[Collected data]

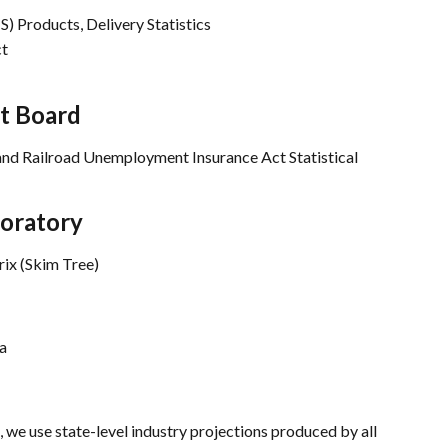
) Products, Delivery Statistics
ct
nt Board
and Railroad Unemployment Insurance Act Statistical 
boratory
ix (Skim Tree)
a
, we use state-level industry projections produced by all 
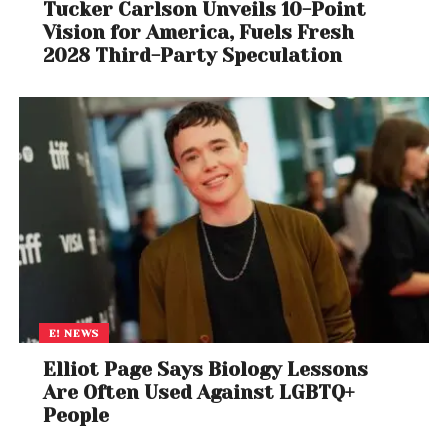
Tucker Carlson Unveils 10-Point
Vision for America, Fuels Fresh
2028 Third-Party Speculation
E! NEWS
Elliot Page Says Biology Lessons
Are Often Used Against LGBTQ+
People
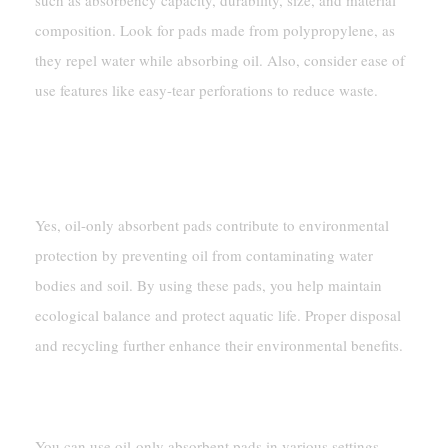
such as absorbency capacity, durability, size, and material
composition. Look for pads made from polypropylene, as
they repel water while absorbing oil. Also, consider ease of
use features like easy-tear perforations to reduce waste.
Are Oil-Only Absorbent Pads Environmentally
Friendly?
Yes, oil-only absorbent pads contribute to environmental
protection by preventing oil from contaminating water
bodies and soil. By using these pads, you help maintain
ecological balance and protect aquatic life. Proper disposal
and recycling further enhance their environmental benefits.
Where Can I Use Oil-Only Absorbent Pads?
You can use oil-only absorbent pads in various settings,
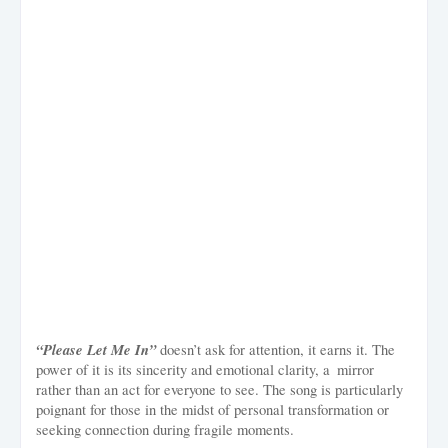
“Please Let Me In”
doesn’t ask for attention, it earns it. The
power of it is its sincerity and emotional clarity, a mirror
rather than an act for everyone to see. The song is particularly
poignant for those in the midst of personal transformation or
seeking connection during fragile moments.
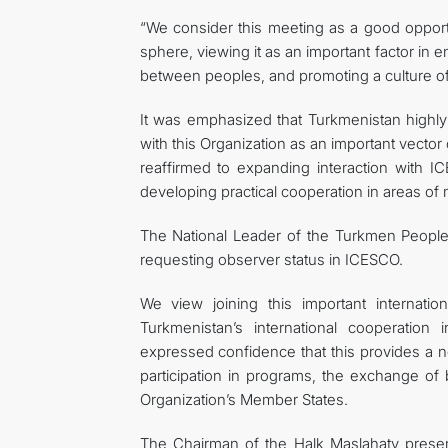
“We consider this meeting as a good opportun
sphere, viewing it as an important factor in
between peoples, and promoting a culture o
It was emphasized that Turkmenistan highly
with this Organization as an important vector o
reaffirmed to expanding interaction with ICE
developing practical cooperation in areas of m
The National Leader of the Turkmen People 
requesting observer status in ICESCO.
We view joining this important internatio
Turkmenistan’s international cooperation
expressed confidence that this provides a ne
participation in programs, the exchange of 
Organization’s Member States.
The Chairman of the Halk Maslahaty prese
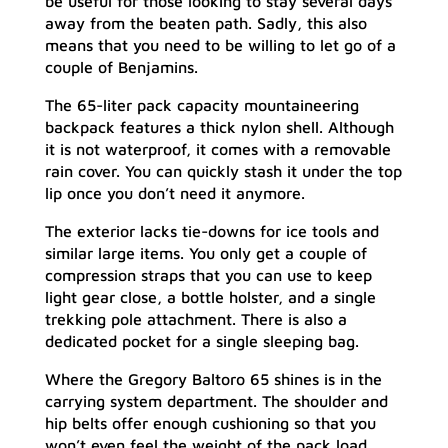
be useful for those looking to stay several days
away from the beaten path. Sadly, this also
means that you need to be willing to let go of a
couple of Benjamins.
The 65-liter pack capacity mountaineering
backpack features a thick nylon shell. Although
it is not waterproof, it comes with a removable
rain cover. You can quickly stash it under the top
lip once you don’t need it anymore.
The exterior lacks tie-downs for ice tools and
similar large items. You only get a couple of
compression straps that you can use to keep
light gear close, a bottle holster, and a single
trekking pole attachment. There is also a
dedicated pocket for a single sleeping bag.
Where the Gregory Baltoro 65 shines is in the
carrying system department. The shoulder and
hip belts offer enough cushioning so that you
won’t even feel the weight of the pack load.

**Directive:**
Write out every line of text from the records above, word for word, and leave out the pictures.

**Solution for this exercise:**
) Products, Delivery Statistics
ct
nt Board
and Railroad Unemployment Insurance Act Statistical 
boratory
ix (Skim Tree)
a
, we use state-level industry projections produced by all 
Tucker Carlson Unveils 10-Point
Vision for America, Fuels Fresh
2028 Third-Party Speculation
E! NEWS
Elliot Page Says Biology Lessons
Are Often Used Against LGBTQ+
People
such as absorbency capacity, durability, size, and material
composition. Look for pads made from polypropylene, as
they repel water while absorbing oil. Also, consider ease of
use features like easy-tear perforations to reduce waste.
Are Oil-Only Absorbent Pads Environmentally
Friendly?
Yes, oil-only absorbent pads contribute to environmental
protection by preventing oil from contaminating water
bodies and soil. By using these pads, you help maintain
ecological balance and protect aquatic life. Proper disposal
and recycling further enhance their environmental benefits.
Where Can I Use Oil-Only Absorbent Pads?
You can use oil-only absorbent pads in various settings,
“Please Let Me In”
doesn’t ask for attention, it earns it. The
power of it is its sincerity and emotional clarity, a mirror
rather than an act for everyone to see. The song is particularly
poignant for those in the midst of personal transformation or
seeking connection during fragile moments.
“We consider this meeting as a good opportun
sphere, viewing it as an important factor in
between peoples, and promoting a culture o
It was emphasized that Turkmenistan highly
with this Organization as an important vector o
reaffirmed to expanding interaction with ICE
developing practical cooperation in areas of m
The National Leader of the Turkmen People 
requesting observer status in ICESCO.
We view joining this important internatio
Turkmenistan’s international cooperation
expressed confidence that this provides a ne
participation in programs, the exchange of 
Organization’s Member States.
The Chairman of the Halk Maslahaty prese
be useful for those looking to stay several days
away from the beaten path. Sadly, this also
means that you need to be willing to let go of a
couple of Benjamins.
The 65-liter pack capacity mountaineering
backpack features a thick nylon shell. Although
it is not waterproof, it comes with a removable
rain cover. You can quickly stash it under the top
lip once you don’t need it anymore.
The exterior lacks tie-downs for ice tools and
similar large items. You only get a couple of
compression straps that you can use to keep
light gear close, a bottle holster, and a single
trekking pole attachment. There is also a
dedicated pocket for a single sleeping bag.
Where the Gregory Baltoro 65 shines is in the
carrying system department. The shoulder and
hip belts offer enough cushioning so that you
won’t even feel the weight of the pack load.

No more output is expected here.